_Material provided_
■ ■ ■ ■

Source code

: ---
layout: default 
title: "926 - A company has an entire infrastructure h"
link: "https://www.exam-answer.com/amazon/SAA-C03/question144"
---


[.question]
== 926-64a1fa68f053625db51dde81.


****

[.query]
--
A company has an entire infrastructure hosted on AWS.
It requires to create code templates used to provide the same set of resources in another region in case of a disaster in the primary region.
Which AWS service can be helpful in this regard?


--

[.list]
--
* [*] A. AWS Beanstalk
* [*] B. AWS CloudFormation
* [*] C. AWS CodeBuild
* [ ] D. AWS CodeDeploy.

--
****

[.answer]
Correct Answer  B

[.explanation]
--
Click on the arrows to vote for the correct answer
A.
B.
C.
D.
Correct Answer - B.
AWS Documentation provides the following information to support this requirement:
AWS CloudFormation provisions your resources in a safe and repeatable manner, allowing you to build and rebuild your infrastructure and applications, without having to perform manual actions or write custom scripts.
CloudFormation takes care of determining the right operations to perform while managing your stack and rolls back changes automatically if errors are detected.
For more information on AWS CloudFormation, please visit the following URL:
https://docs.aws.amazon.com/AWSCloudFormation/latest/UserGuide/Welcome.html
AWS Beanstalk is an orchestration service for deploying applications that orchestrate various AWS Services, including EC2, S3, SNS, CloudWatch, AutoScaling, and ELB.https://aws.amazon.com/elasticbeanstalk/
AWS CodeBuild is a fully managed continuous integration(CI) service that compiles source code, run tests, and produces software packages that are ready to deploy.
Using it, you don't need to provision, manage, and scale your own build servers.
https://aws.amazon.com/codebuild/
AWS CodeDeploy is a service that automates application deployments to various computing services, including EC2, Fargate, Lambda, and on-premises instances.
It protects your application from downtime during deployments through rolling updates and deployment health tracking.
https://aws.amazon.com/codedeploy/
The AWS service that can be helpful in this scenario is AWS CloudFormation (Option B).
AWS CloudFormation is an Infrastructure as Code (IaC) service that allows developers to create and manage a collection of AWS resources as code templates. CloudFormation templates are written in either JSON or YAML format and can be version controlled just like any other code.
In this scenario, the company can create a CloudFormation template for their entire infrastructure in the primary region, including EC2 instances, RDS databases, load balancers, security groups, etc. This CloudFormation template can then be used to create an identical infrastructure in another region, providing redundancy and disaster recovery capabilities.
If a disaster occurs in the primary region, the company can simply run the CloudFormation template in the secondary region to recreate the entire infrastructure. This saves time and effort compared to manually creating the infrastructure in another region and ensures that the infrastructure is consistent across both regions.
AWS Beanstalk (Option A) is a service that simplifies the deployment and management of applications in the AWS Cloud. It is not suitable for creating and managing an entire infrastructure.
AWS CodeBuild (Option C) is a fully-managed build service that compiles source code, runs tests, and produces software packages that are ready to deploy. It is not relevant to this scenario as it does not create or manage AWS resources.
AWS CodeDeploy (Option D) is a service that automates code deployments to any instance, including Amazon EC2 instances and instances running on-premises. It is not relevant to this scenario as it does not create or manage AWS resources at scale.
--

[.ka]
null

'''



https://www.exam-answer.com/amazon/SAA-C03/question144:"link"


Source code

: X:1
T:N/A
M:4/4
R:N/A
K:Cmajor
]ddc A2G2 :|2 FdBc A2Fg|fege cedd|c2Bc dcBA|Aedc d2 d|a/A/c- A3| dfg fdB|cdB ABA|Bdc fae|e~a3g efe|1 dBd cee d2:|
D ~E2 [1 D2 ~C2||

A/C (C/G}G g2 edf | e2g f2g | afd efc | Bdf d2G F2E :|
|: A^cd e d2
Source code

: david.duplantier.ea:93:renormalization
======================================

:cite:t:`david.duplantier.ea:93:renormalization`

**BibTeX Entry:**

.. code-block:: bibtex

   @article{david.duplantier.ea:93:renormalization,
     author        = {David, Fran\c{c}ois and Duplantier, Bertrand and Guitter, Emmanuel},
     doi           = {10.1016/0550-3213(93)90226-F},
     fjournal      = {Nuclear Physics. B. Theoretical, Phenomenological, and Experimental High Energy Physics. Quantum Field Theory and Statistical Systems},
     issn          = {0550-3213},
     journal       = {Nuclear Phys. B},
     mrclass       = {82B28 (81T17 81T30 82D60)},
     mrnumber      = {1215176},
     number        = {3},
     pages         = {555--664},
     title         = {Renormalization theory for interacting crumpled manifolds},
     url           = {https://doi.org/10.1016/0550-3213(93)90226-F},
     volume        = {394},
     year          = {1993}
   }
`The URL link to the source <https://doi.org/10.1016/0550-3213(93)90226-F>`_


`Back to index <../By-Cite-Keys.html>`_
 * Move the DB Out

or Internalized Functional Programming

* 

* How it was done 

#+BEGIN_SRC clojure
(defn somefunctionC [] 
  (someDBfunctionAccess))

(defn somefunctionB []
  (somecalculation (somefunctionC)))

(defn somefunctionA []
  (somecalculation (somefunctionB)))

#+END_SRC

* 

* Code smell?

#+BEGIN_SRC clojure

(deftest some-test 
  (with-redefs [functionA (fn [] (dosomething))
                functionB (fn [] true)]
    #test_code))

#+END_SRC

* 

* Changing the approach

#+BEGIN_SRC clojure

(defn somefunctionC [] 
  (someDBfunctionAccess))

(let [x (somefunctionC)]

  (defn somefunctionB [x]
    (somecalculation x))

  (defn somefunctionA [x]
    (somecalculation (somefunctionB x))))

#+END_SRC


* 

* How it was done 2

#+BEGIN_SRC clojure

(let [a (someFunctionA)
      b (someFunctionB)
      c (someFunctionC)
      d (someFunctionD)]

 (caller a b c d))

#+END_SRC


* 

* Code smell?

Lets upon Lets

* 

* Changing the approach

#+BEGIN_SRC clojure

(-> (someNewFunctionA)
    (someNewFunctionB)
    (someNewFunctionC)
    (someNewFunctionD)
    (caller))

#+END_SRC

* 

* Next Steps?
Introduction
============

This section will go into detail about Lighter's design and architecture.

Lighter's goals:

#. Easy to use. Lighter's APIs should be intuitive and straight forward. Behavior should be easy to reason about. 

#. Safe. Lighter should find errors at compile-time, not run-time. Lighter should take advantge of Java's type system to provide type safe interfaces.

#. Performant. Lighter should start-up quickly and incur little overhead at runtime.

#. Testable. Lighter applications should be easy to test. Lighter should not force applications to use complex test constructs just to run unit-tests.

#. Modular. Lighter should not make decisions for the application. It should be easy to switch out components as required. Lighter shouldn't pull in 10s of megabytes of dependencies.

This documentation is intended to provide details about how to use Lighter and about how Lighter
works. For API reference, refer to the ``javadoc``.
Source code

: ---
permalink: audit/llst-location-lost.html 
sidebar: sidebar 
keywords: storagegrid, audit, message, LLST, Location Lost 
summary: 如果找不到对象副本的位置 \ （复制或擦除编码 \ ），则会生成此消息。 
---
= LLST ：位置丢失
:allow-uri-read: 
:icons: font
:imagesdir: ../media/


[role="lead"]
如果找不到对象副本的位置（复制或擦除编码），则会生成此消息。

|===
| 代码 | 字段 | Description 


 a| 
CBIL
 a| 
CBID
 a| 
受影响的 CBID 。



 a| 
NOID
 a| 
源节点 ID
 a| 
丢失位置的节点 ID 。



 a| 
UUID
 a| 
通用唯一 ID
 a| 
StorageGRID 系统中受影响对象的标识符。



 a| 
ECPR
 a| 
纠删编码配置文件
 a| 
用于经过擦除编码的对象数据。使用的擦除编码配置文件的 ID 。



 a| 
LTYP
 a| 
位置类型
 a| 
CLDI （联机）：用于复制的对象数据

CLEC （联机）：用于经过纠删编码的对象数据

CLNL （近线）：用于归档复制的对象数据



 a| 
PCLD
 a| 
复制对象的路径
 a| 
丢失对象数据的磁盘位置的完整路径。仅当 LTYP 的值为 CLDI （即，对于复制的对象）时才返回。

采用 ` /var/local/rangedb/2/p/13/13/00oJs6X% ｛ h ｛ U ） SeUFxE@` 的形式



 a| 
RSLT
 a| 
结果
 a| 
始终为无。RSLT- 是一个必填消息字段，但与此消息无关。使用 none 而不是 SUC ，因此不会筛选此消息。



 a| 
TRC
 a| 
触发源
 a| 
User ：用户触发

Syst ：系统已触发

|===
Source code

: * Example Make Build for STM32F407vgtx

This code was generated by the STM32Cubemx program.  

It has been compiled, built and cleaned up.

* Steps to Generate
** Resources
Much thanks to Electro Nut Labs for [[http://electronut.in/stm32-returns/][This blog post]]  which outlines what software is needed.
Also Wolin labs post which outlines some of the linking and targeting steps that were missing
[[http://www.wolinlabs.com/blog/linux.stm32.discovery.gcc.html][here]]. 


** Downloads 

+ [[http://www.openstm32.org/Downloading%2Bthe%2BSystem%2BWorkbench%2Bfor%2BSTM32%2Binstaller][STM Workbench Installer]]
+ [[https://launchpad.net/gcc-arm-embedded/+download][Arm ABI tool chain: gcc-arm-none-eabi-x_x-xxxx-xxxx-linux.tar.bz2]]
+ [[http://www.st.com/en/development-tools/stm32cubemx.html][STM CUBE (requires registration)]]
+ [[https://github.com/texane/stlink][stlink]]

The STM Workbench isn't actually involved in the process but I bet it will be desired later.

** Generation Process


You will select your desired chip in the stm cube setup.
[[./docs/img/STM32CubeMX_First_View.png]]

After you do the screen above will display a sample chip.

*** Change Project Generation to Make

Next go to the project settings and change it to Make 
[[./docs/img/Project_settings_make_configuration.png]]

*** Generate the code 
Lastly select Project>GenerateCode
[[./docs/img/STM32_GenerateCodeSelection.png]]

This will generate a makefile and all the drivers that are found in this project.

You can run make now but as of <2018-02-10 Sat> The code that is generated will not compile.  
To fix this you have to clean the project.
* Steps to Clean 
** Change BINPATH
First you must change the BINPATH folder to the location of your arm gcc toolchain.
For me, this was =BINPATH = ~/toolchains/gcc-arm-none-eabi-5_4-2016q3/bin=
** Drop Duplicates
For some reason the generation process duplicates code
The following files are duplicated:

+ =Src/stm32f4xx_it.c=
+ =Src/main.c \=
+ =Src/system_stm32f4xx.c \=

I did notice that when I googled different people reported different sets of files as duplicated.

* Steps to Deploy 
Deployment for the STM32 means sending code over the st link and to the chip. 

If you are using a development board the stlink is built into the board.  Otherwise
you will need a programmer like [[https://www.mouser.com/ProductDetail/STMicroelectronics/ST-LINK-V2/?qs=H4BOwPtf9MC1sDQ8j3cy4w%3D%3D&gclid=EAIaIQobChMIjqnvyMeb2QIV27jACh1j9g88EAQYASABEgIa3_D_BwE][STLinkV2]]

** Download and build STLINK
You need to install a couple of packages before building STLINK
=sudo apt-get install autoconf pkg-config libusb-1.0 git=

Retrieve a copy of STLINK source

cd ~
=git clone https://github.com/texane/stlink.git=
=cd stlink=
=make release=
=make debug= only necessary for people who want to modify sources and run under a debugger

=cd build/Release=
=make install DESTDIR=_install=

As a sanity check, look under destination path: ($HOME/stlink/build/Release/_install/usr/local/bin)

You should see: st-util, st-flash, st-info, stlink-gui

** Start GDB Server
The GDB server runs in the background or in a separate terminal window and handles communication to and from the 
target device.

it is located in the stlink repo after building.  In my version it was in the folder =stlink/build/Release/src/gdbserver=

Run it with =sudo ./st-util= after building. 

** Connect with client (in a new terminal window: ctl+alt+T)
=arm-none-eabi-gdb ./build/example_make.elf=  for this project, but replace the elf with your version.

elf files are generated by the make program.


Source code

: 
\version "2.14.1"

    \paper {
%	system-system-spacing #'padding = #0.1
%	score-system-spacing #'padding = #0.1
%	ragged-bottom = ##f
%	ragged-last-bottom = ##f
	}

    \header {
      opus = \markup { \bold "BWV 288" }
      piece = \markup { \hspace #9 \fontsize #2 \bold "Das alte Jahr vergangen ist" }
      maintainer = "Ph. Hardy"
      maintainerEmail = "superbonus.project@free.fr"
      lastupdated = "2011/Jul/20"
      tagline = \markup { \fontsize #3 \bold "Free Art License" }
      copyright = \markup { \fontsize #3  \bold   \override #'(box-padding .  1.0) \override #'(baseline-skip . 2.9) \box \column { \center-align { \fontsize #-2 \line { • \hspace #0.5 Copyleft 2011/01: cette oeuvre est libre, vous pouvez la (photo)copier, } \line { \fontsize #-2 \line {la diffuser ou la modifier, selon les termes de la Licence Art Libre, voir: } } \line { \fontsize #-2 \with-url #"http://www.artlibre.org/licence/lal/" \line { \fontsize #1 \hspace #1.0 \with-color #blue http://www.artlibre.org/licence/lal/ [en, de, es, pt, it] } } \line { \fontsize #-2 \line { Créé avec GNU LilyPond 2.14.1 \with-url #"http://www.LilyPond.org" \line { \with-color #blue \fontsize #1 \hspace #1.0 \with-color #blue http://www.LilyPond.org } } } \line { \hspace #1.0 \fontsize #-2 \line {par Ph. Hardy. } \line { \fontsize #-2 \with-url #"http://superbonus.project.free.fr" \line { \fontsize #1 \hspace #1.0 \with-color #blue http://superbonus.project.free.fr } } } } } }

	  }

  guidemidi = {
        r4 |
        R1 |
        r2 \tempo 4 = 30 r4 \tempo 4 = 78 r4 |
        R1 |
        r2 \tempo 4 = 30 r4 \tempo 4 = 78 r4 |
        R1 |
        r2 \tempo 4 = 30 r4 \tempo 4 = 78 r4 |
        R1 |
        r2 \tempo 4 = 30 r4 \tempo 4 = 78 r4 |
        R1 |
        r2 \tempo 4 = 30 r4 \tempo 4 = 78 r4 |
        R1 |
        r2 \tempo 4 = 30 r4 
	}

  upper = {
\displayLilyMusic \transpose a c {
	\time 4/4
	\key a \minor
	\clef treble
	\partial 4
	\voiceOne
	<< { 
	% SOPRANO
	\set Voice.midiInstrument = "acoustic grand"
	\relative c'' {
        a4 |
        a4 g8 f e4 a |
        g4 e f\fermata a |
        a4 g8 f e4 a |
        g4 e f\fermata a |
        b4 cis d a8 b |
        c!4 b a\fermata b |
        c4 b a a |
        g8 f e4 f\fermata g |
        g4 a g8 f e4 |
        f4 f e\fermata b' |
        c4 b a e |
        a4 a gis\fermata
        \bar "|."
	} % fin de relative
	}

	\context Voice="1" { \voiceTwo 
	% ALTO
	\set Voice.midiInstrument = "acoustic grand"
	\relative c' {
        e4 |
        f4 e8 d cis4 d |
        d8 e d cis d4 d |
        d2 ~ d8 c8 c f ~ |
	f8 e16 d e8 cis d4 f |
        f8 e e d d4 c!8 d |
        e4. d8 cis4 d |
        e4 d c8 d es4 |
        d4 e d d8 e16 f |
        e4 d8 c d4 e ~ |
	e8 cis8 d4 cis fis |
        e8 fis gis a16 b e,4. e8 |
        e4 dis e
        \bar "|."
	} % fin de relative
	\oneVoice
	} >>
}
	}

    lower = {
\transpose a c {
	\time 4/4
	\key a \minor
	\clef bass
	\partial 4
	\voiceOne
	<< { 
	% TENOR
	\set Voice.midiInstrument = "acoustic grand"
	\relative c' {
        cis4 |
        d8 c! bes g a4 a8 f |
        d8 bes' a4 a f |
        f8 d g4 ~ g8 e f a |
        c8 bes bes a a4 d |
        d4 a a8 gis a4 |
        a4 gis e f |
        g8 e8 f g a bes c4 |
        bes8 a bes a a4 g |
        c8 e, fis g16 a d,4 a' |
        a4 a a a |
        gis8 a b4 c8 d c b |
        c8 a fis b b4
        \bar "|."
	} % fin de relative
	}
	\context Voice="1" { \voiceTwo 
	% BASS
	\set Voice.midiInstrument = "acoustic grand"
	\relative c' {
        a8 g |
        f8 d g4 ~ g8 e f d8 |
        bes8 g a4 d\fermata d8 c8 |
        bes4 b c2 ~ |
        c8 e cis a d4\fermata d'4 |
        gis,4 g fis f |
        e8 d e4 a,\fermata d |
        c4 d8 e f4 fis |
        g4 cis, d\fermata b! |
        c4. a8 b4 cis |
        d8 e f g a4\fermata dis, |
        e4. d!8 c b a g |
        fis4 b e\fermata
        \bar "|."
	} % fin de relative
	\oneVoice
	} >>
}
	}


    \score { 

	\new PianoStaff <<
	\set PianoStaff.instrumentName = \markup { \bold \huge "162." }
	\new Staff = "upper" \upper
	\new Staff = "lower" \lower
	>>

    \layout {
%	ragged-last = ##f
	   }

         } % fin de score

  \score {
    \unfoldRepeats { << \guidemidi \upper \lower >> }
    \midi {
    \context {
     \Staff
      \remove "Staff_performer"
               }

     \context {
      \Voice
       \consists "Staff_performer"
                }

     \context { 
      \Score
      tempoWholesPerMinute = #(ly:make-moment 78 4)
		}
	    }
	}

■ ■ ■ ■

_What to do_
Pull every line containing the word "deployments" out of the material and copy it.

_Written answer_
AWS CodeDeploy is a service that automates application deployments to various computing services, including EC2, Fargate, Lambda, and on-premises instances.
It protects your application from downtime during deployments through rolling updates and deployment health tracking.
AWS CodeDeploy (Option D) is a service that automates code deployments to any instance, including Amazon EC2 instances and instances running on-premises. It is not relevant to this scenario as it does not create or manage AWS resources at scale.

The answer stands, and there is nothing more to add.